Un plato redondo, de color blanco roto y adornado con una pequeña cenefa a modo de cadeneta engarzada en azul y amarillo a lo largo de su circunferencia, estaba colocado en un extremo de la mesa familiar cubierta con un mantel de hule, decorado con vivos colores, ligeramente ajado. Sobre ese platillo de cerámica descansaban tres pequeños merengues o mimos perfectamente horneados y cuyos únicos ingredientes eran las claras de huevo, el azúcar y la ralladura de limón.
Estaban tan frescos y crujientes que todavía se podía mascar y paladear el chicle que permanecía en su interior.
La anciana de plateada cabellera se los llevó de uno en uno a su boca, en tres pasos distintos y diferenciados por un breve descansillo entre uno y otro. Los cogía delicadamente con sus dedos menudos y finos, avejentados por el paso del tiempo, saboreando cada uno de los diminutos manjares y diluyéndolos morosamente en la boca. Tanteaba el plato sin abrir sus ojos y se llevaba cada diminuta exquisitez hasta sus labios adivinando el recorrido.
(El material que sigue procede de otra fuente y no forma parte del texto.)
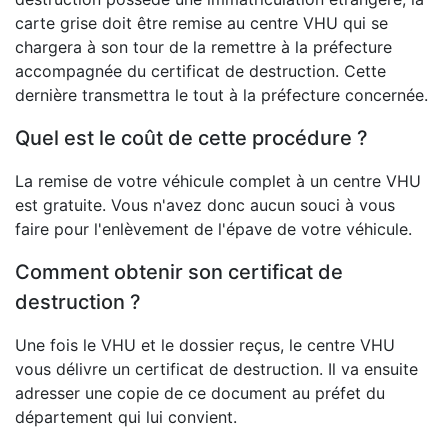
carte grise doit être remise au centre VHU qui se
chargera à son tour de la remettre à la préfecture
accompagnée du certificat de destruction. Cette
dernière transmettra le tout à la préfecture concernée.
Quel est le coût de cette procédure ?
La remise de votre véhicule complet à un centre VHU
est gratuite. Vous n'avez donc aucun souci à vous
faire pour l'enlèvement de l'épave de votre véhicule.
Comment obtenir son certificat de
destruction ?
Une fois le VHU et le dossier reçus, le centre VHU
vous délivre un certificat de destruction. Il va ensuite
adresser une copie de ce document au préfet du
département qui lui convient.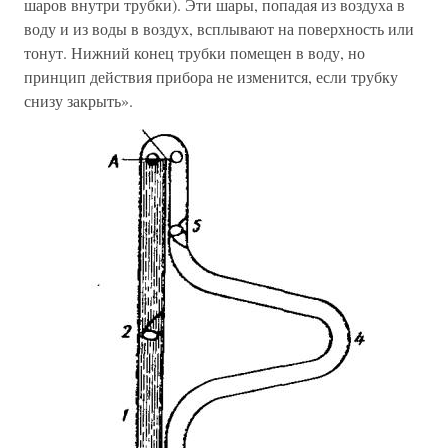
шаров внутри трубки). Эти шары, попадая из воздуха в
воду и из воды в воздух, всплывают на поверхность или
тонут. Нижний конец трубки помещен в воду, но
принцип действия прибора не изменится, если трубку
снизу закрыть».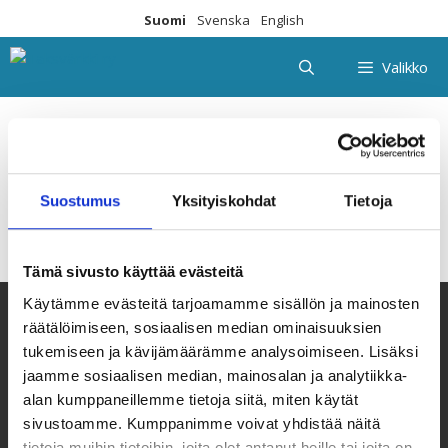
Siirry
Suomi
Svenska
English
sisältöön
Valikko
aluekoord_2025
Suostumus
Yksityiskohdat
Tietoja
Tämä sivusto käyttää evästeitä
Käytämme evästeitä tarjoamamme sisällön ja mainosten
räätälöimiseen, sosiaalisen median ominaisuuksien
tukemiseen ja kävijämäärämme analysoimiseen. Lisäksi
jaamme sosiaalisen median, mainosalan ja analytiikka-
alan kumppaneillemme tietoja siitä, miten käytät
sivustoamme. Kumppanimme voivat yhdistää näitä
tietoja muihin tietoihin, joita olet antanut heille tai joita on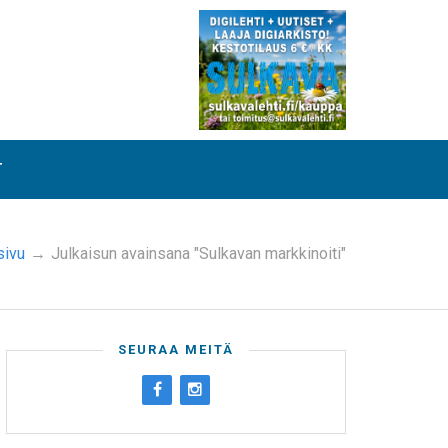
T
sivu
→
Julkaisun avainsana "Sulkavan markkinoiti"
SEURAA MEITÄ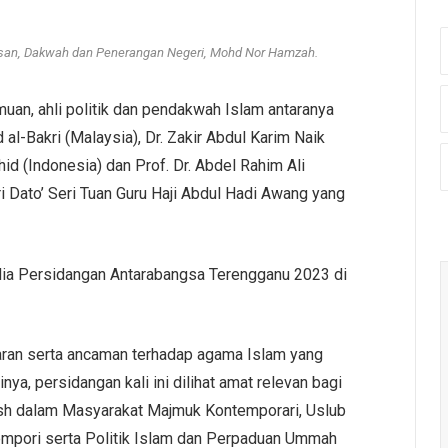
an, Dakwah dan Penerangan Negeri, Mohd Nor Hamzah
.
muan, ahli politik dan pendakwah Islam antaranya
d al-Bakri (Malaysia), Dr. Zakir Abdul Karim Naik
id (Indonesia) dan Prof. Dr. Abdel Rahim Ali
 Dato’ Seri Tuan Guru Haji Abdul Hadi Awang yang
dia Persidangan Antarabangsa Terengganu 2023 di
aran serta ancaman terhadap agama Islam yang
ya, persidangan kali ini dilihat amat relevan bagi
sh dalam Masyarakat Majmuk Kontemporari, Uslub
pori serta Politik Islam dan Perpaduan Ummah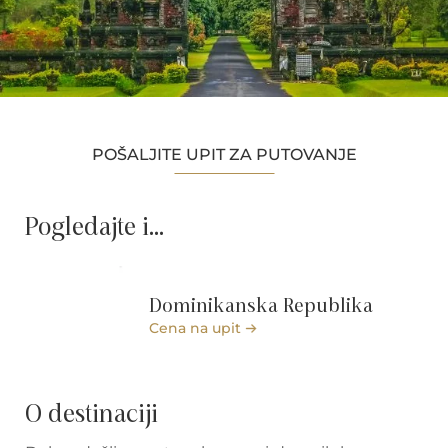
POŠALJITE UPIT ZA PUTOVANJE
Pogledajte i...
Dominikanska Republika
Cena na upit
O destinaciji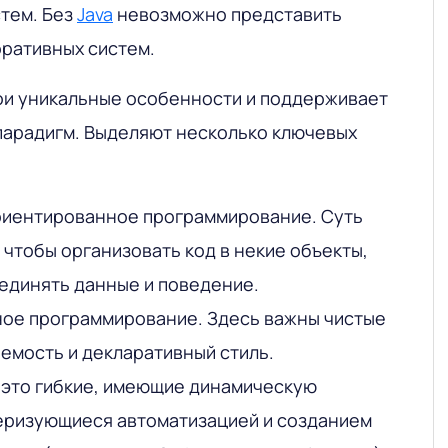
тем. Без
Java
невозможно представить
оративных систем.
ои уникальные особенности и поддерживает
арадигм. Выделяют несколько ключевых
риентированное программирование. Суть
 чтобы организовать код в некие объекты,
единять данные и поведение.
ное программирование. Здесь важны чистые
емость и декларативный стиль.
 это гибкие, имеющие динамическую
еризующиеся автоматизацией и созданием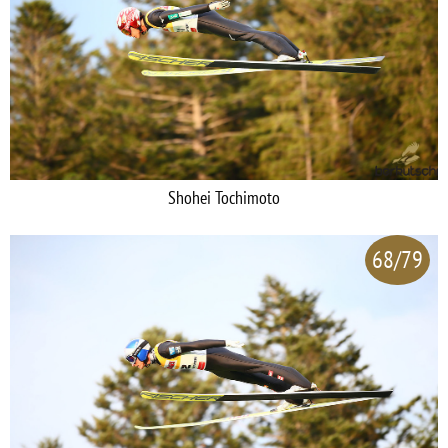
Shohei Tochimoto
68/79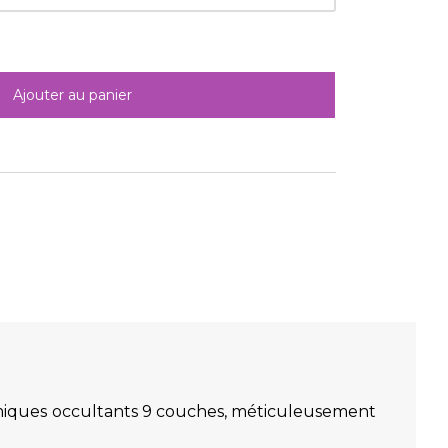
Ajouter au panier
ermiques occultants 9 couches, méticuleusement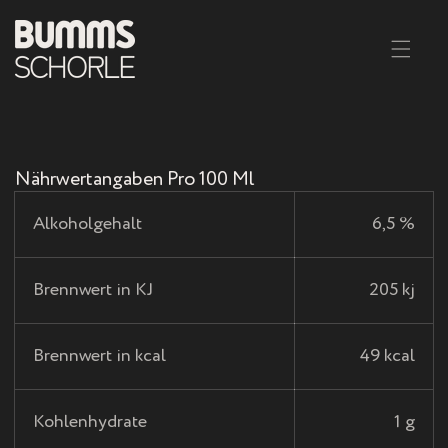
ekt Zum Inhalt
Nährwertangaben Pro 100 Ml
B
Alkoholgehalt
6,5 %
U
M
Brennwert in KJ
205 kj
M
Brennwert in kcal
49 kcal
S
Kohlenhydrate
1 g
S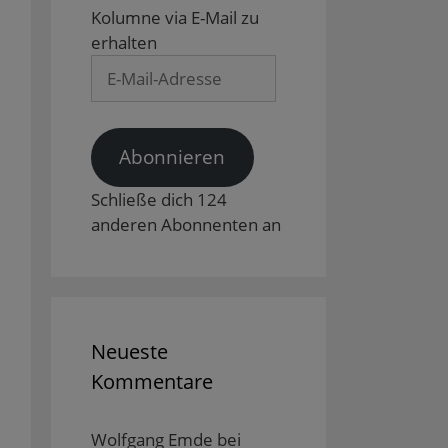
Kolumne via E-Mail zu
erhalten
E-
Mail-
Adresse
Abonnieren
Schließe dich 124
anderen Abonnenten an
Neueste
Kommentare
Wolfgang Emde
bei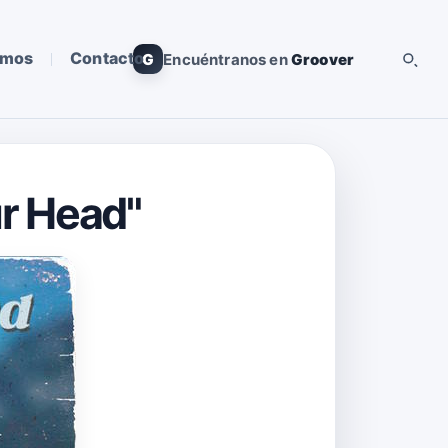
omos
Contacto
G
Encuéntranos en
Groover
ur Head"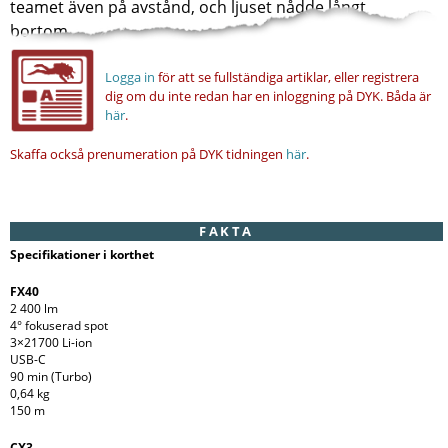
teamet även på avstånd, och ljuset nådde långt
bortom...
Logga in
för att se fullständiga artiklar, eller registrera
dig om du inte redan har en inloggning på DYK.
Båda är
här
.
Skaffa också prenumeration på DYK tidningen
här
.
FAKTA
Specifikationer i korthet
FX40
2 400 lm
4° fokuserad spot
3×21700 Li-ion
USB-C
90 min (Turbo)
0,64 kg
150 m
CX3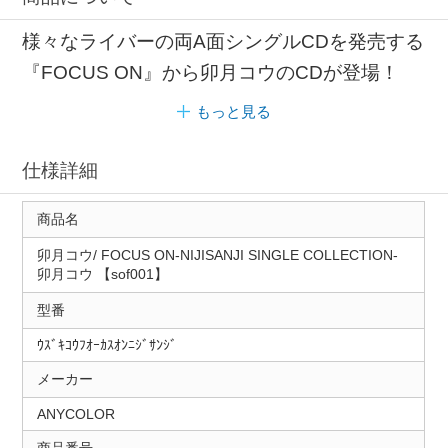
様々なライバーの両A面シングルCDを発売する
『FOCUS ON』から卯月コウのCDが登場！
もっと見る
仕様詳細
商品名
卯月コウ/ FOCUS ON-NIJISANJI SINGLE COLLECTION-
卯月コウ 【sof001】
型番
ｳｽﾞｷｺｳﾌｵｰｶｽｵﾝﾆｼﾞｻﾝｼﾞ
メーカー
ANYCOLOR
商品番号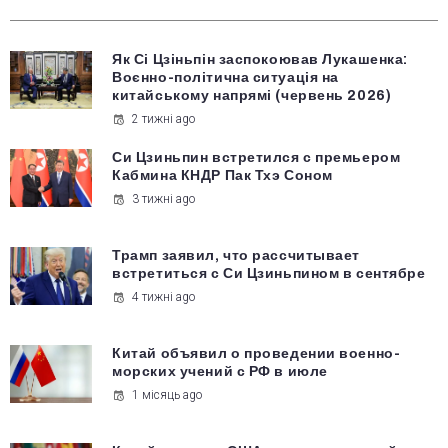
Як Сі Цзіньпін заспокоював Лукашенка:
Воєнно-політична ситуація на
китайському напрямі (червень 2026)
2 тижні ago
Си Цзиньпин встретился с премьером
Кабмина КНДР Пак Тхэ Соном
3 тижні ago
Трамп заявил, что рассчитывает
встретиться с Си Цзиньпином в сентябре
4 тижні ago
Китай объявил о проведении военно-
морских учений с РФ в июле
1 місяць ago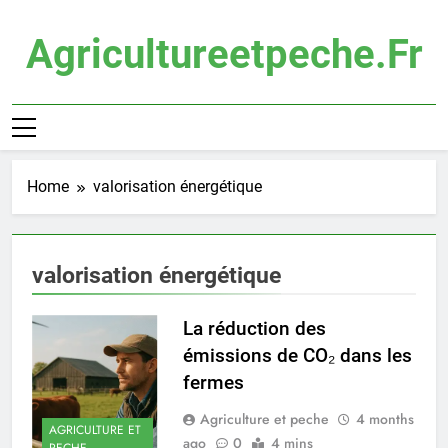
Skip
to
Agricultureetpeche.fr
content
Home
valorisation énergétique
valorisation énergétique
La réduction des
émissions de CO₂ dans les
fermes
Agriculture et peche
4 months
AGRICULTURE ET
ago
0
4 mins
PECHE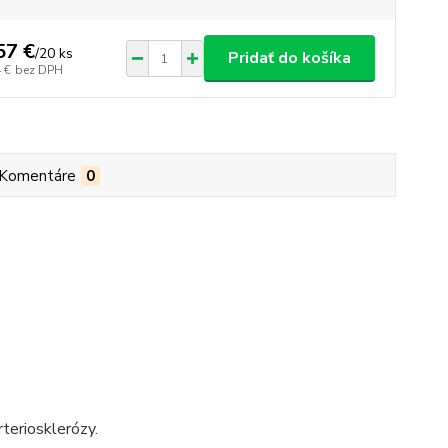
57 €
/
20 ks
Pridať do košíka
 €
bez DPH
Komentáre
0
rteriosklerózy.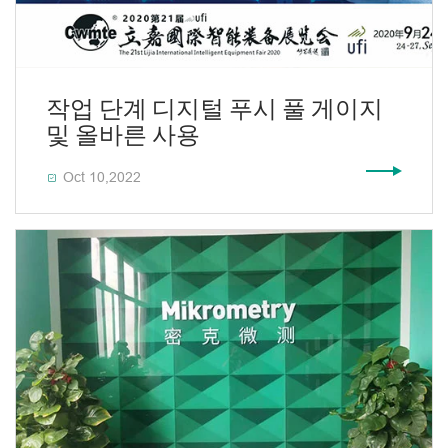
작업 단계 디지털 푸시 풀 게이지
및 올바른 사용
Oct 10,2022
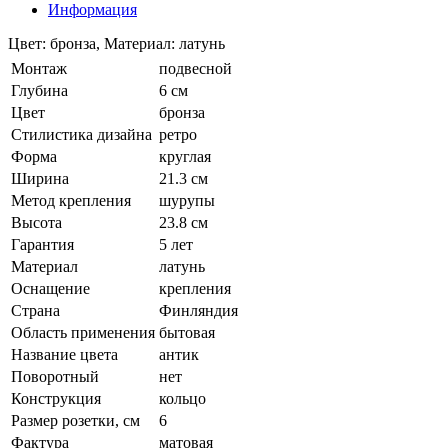
Информация
Цвет: бронза, Материал: латунь
Монтаж
подвесной
Глубина
6 см
Цвет
бронза
Стилистика дизайна
ретро
Форма
круглая
Ширина
21.3 см
Метод крепления
шурупы
Высота
23.8 см
Гарантия
5 лет
Материал
латунь
Оснащение
крепления
Страна
Финляндия
Область применения
бытовая
Название цвета
антик
Поворотный
нет
Конструкция
кольцо
Размер розетки, см
6
Фактура
матовая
Una vez hubo consumido aquellos tres pequeños y esponjosos merengues azucarados, dignos del paladar más exigente y derretidos en su boca, parecía como si se serenara más de lo habitual, sintiéndose, tal vez, cercana a una ancestral costumbre. Al término de este pequeño ritual, tanteó el plato vacío, lo acarició y rodeó con los dedos de su mano izquierda. Luego, ayudándose con su mano derecha, lo elevó temblorosamente intentando llevarlo hasta sus labios. Daba la sensación de que, en algún momento, fuera a dejarlo caer dado el temblor de sus menudas manos. Cuando logró colocarlo con dificultad cercano a su boca, lo succionó, intentó saborearlo, sacarle jugo, beberlo como si algún líquido pudiera contener aquel útil de cocina semiplano, de forma circular y que, repetidas veces, toca, palpa, acaricia, eleva y acerca… No tiene diferenciado si es plato o vaso. Si se come o se bebe. Si hay algo sobre él o no.